Brescia, 2 novembre 2011 - Lunedì scorso l’Oipa Italia onlus, organizzazione internazionale protezione animali, ha presentato al sindaco di Montichiari, nel bresciano una istanza di chiusura dell`allevamento Green Hill, che alleva beagles destinati alla vivisezione.

Gli accertamenti condotti dall`Oipa rispondono alla richiesta inoltrata dal ministro Michela Vittoria Brambilla alla Procura di Brescia attraverso un esposto presentato pochi giorni fa.

 

L`istanza segue infatti la perquisizione che le guardie zoofile Oipa, su mandato della Procura della Repubblica di Brescia, hanno effettuato il 30 settembre scorso all`interno dei capannoni dell`allevamento per compiere approfonditi accertamenti sullo stato di detenzione dei 2.500 cani beagles.

Nello specifico sono stati contestati i box di circa 5 metri quadrati all`interno dei quali vengono detenuti fino a 5 cani, l’assenza del registro di carico e scarico degli animali presenti nell`allevamento, l’assenza di aggiornamento della banca dati dell`anagrafe canina regionale, per un totale di circa 400 cani non registrati.

 

"Sono inoltre ancora in esame - spiega l’Oipa - altre situazioni che potrebbero risultare irregolari e configurare il reato di maltrattamento”, come la presenza di un solo medico veterinario a garantire il benessere di 2500 cani e l`elevato inquinamento acustico causato dall`incessante abbaiare di centinaia di animali rinchiusi all`interno dei singoli capannoni, così intenso da obbligare il personale ad utilizzare le cuffie insonorizzate. E ancora il ritrovamento di 35 cani deceduti e sprovvisti sia del relativo certificato di morte sia di un certificato veterinario che ne attestasse la causa.

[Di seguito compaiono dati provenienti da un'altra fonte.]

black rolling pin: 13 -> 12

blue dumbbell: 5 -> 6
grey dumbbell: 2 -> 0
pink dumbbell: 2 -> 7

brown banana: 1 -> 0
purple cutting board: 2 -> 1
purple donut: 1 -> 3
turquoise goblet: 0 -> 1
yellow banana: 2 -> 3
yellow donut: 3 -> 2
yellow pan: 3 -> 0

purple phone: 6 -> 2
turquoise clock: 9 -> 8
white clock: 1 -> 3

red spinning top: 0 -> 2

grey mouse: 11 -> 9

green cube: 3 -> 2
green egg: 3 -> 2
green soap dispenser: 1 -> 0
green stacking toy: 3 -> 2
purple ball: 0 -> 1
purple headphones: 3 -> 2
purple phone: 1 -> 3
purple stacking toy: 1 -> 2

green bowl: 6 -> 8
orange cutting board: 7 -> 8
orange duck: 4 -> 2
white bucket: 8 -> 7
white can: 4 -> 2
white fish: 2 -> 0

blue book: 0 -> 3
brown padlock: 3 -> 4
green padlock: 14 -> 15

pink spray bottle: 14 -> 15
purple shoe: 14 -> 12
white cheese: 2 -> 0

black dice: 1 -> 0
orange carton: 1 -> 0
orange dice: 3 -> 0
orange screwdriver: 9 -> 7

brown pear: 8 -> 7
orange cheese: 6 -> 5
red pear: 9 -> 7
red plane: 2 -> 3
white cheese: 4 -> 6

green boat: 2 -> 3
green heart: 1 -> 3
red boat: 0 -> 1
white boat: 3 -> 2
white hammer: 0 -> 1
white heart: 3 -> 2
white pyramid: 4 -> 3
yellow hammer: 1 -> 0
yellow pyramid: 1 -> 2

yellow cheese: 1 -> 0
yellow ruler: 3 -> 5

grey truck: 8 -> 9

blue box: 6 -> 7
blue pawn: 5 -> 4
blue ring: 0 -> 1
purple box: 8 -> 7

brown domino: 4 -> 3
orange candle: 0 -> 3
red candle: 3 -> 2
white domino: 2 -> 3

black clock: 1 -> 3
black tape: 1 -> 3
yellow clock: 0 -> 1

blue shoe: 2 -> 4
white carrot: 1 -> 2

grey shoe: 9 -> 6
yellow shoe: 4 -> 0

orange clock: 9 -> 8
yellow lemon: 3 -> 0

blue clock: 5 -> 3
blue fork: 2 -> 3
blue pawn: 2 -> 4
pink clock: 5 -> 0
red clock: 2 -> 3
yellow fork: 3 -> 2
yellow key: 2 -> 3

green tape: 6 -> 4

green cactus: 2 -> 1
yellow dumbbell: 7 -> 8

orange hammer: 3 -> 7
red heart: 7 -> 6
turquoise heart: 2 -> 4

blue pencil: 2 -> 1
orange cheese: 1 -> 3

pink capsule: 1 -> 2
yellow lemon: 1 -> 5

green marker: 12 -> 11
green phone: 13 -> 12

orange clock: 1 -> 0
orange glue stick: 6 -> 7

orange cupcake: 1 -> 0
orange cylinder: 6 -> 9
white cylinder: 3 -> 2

Oltre agli aspetti che sono regolamentati dalla legge, “è da considerarsi - precisa l’Oipa - anche l`aspetto psicologico ed emotivo che non può essere misurato o sanzionato, ma che determina l`enorme disagio di questi animali. I cani allevati in attesa di essere venduti vivono in condizioni incompatibili con la natura di animali sociali ed esplorativi che li contraddistingue. Sono infatti rinchiusi in box asettici, privi di qualsiasi interazione sociale ed emotiva, esposti costantemente alla luce artificiale, oltre che costretti a sopportare l`incredibile frastuono dovuto agli abbai e ai latrati dei migliaia di cani compagni di prigionia all`interno dei capannoni”.